Saturday, September 8, 2018

Different types of risk analysis: ALARP, GAMAB, MEMS and more

When we talk about how much risk is enough, it is common to do things like compare the risk to current systems, or argue about whether something is more (or less) likely than events such as being killed by lightning. There are established ways to think about this topic, each with tradeoffs.

Tightrope Walker

The next time you need to think about how much risk is appropriate in a safety-critical system, try these existing approaches on for size instead of making up something on your own:

ALARP: "As Low As Reasonably Practicable"  Some risks are acceptable. Some are unacceptable. Some are worth taking in exchange for benefit, but if that is done the risk must be reduced to be ALARP.

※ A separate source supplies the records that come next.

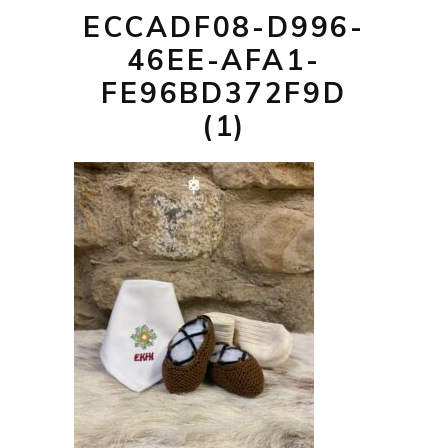
ECCADF08-D996-
46EE-AFA1-
FE96BD372F9D
(1)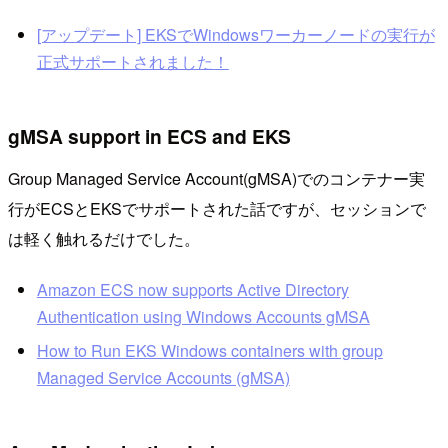
[アップデート] EKSでWindowsワーカーノードの実行が
正式サポートされました！
gMSA support in ECS and EKS
Group Managed Service Account(gMSA)でのコンテナー実
行がECSとEKSでサポートされた話ですが、セッションで
は軽く触れるだけでした。
Amazon ECS now supports Active Directory
Authentication using Windows Accounts gMSA
How to Run EKS Windows containers with group
Managed Service Accounts (gMSA)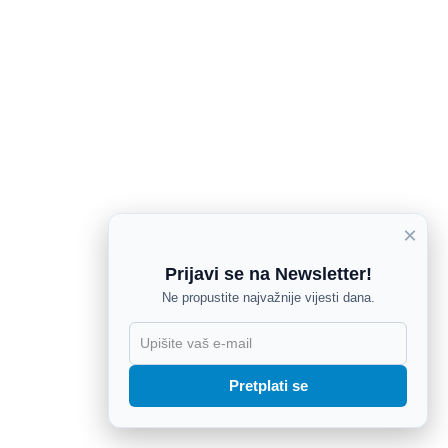
×
Prijavi se na Newsletter!
Ne propustite najvažnije vijesti dana.
X
Pretplati se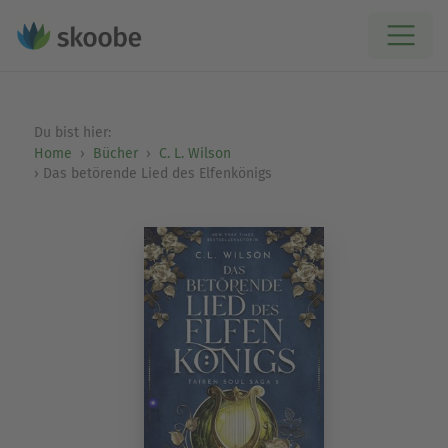
Du bist hier:
Home
Bücher
C. L. Wilson
Das betörende Lied des Elfenkönigs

GAMAB: "Globalement Au Moins Aussi Bon"  Offer a level of risk at least as good as the risk offered by an equivalent existing system. (i.e., no more dangerous than what we have already for a similar function)

MEM: "Minimum Endogenous Mortality"  The technical system must not create a significant risk compared to globally existing risks. For example, this should cause a minimal increase in overall death rates compared to the existing population death rates.

MGS: "Mindestens Gleiche Sicherheit"   (At least the same level of safety) Deviations from accepted practices must be supported by an explicit safety argument showing at least the same level of safety. This is more about waivers than whole-system evaluation.

NMAU: "Nicht Mehr Als Unvermeidbar"  (Not more than unavoidable)  Assuming there is a public benefit to the operation of the system, hazards should be avoided by reasonable safety measures implemented with reasonable cost.

Each of these approaches has pros and cons.  The above terms were paraphrased from this nice discussion:
Kron, On the evaluation of risk acceptance principles,

There is an interesting set of slides that covers similar ground here, and works some examples. In particular the graphs involving whether risks are taken voluntarily for different scenarios is thought provoking:

In general, if you want to dig deeper into this area, a search on
    gamab mem alarp 
will bring up a number of hits

Also note that legal and other types of considerations exist, especially regarding product liability.